En definitiva, la ruptura del nexo natural entre la política monetaria y la política fiscal constituye un fallo institucional. Abordar la relación entre los balances sectoriales en un esquema de flujos y stocks, tomar en consideración cuál es la función del dinero y los déficits públicos en la economía, y replantearse la posición de independencia del banco central y el papel del Estado en la economía son cuestiones que los investigadores macroeconómicos deben afrontar e integrar en sus modelos si de verdad quieren proveer soluciones a los problemas reales. Ello obliga también, necesariamente, a un profundo análisis de las instituciones, cuyos fundamentos han sido ignorados ante el predominio del individualismo metodológico. Esto ha ocurrido especialmente en el marco de la política monetaria, en que las ficciones de la teoría metalista han relegado al ostracismo cualquier planteamiento de carácter institucional, alejando del centro de discusión, incluso, el bienestar general de los individuos. Ante esto, urge un viraje radical de la «economía política»; o lo que es igual, apremia la necesidad de «repensar la Economía», como han sugerido, entre otros autores, Blanchard, Dell’Ariccia y Mauro (2010). Y en todo ello, la teoría monetaria moderna es uno de los caminos posibles a explorar.

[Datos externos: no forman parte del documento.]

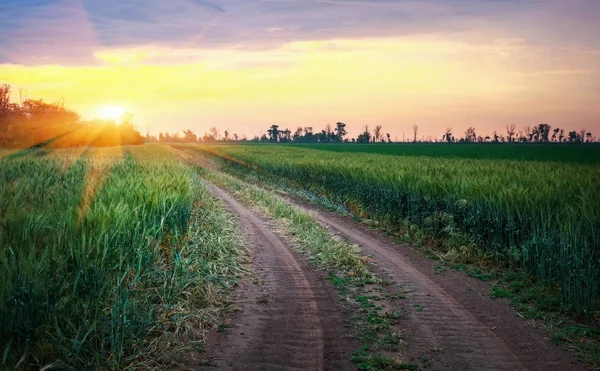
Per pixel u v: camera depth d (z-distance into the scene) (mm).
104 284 5629
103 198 8352
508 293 8195
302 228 13500
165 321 6344
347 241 12406
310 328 6598
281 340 6168
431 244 12109
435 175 15133
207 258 9375
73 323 5270
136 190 9492
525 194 10016
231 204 18859
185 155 65812
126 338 5602
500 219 10258
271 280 8875
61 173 13375
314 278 9078
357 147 111812
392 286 8656
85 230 6176
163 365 5363
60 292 5211
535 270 8891
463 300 7934
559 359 5770
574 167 21859
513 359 5754
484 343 6215
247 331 6441
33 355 4855
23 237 5684
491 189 11016
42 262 5191
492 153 68750
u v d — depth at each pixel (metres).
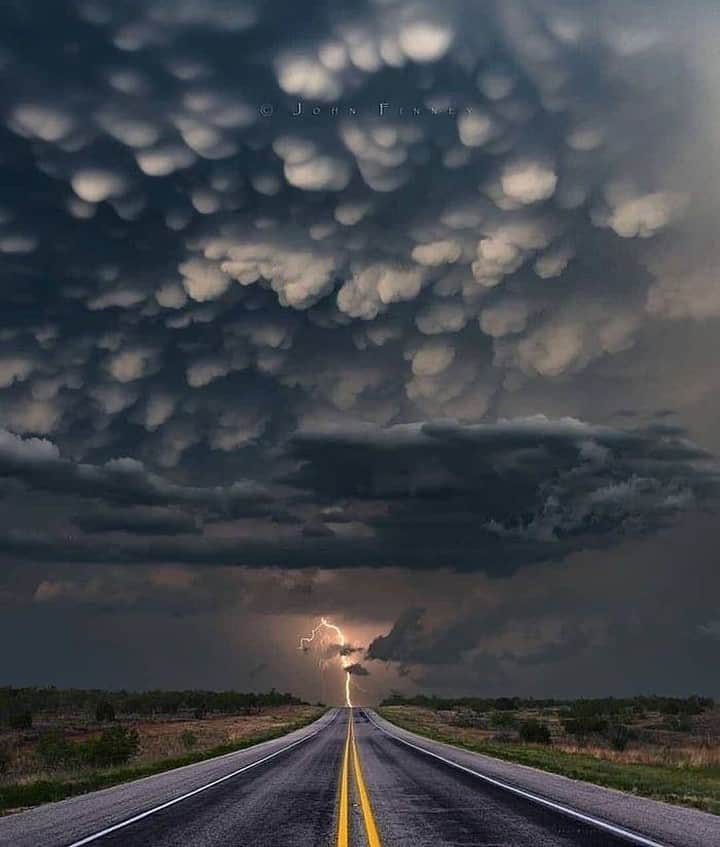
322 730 67.00
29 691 129.75
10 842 12.59
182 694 146.25
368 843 12.08
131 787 22.17
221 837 12.79
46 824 14.78
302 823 14.40
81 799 19.22
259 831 13.44
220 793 19.98
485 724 89.81
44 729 80.88
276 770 27.45
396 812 15.90
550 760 31.89
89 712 121.62
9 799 18.81
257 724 89.81
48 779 24.75
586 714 104.69
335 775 25.20
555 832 13.09
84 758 36.66
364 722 87.06
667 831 13.15
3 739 66.12
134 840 12.55
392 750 39.19
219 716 125.38
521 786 21.41
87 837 12.97
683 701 104.94
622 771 27.14
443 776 24.70
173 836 12.92
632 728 72.31
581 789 20.59
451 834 12.96
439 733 61.69
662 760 35.91
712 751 40.91
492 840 12.32
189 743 50.09
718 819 14.65
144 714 129.88
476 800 18.00
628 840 12.23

Para la explicación de la noción de endogeneidad monetaria y la diferencia entre dinero endógeno y exógeno véase Cruz y Parejo (2016).
Nersisyan y Wray (2016) han concluido en la misma dirección en cuanto al carácter previo del gasto que realiza el tesoro. Para el análisis de la realidad operativa entre bancos centrales y la banca privada ver Mosler (1993).
Los elementos de esta teoría fueron sistemáticamente expuestos en Menger (1892), y más recientemente han sido compilados en Kiyotaki y Wright (1989).
De hecho, la capacidad de la autoridad central de imponer una deuda tributaria en lo que ella mismo determina como dinero es el concepto clave (Wray, 2000; Tcherneva, 2002).
Se puede expresar con esta ecuación: saldo balance sector privado + saldo balance sector público + saldo balance exterior = 0. Si se suman los déficits en los que incurren uno o más sectores, el resultado debe ser igual a los superávits en los que incurre el resto (Wray, 2015: 5).
La segunda ley de la hacienda funcional de Lerner plantea que el Estado solo ha de pedir prestado cuando sea deseable que el público posea menos dinero y más bonos del Estado, o al revés, con el objetivo de mantener el tipo de interés objetivo (Lerner, 1943).
Estos factores subjetivos son tres: la eficiencia marginal del capital, la propensión marginal a consumir y la eficiencia marginal del dinero. Su impacto en la economía depende de las expectativas de futuro de las empresas, las preferencias personales de los individuos y el apetito por la liquidez de la comunidad en su conjunto.
Bellofiore (2013), desde una posición marxista, y Lavoie (2015), desde una óptica keynesiana, han señalado la configuración y las restricciones autoimpuestas del BCE como causante de la crisis del euro, un marco institucional disfuncional que, a criterio de estos autores, se autodestruye y terminará por romperse.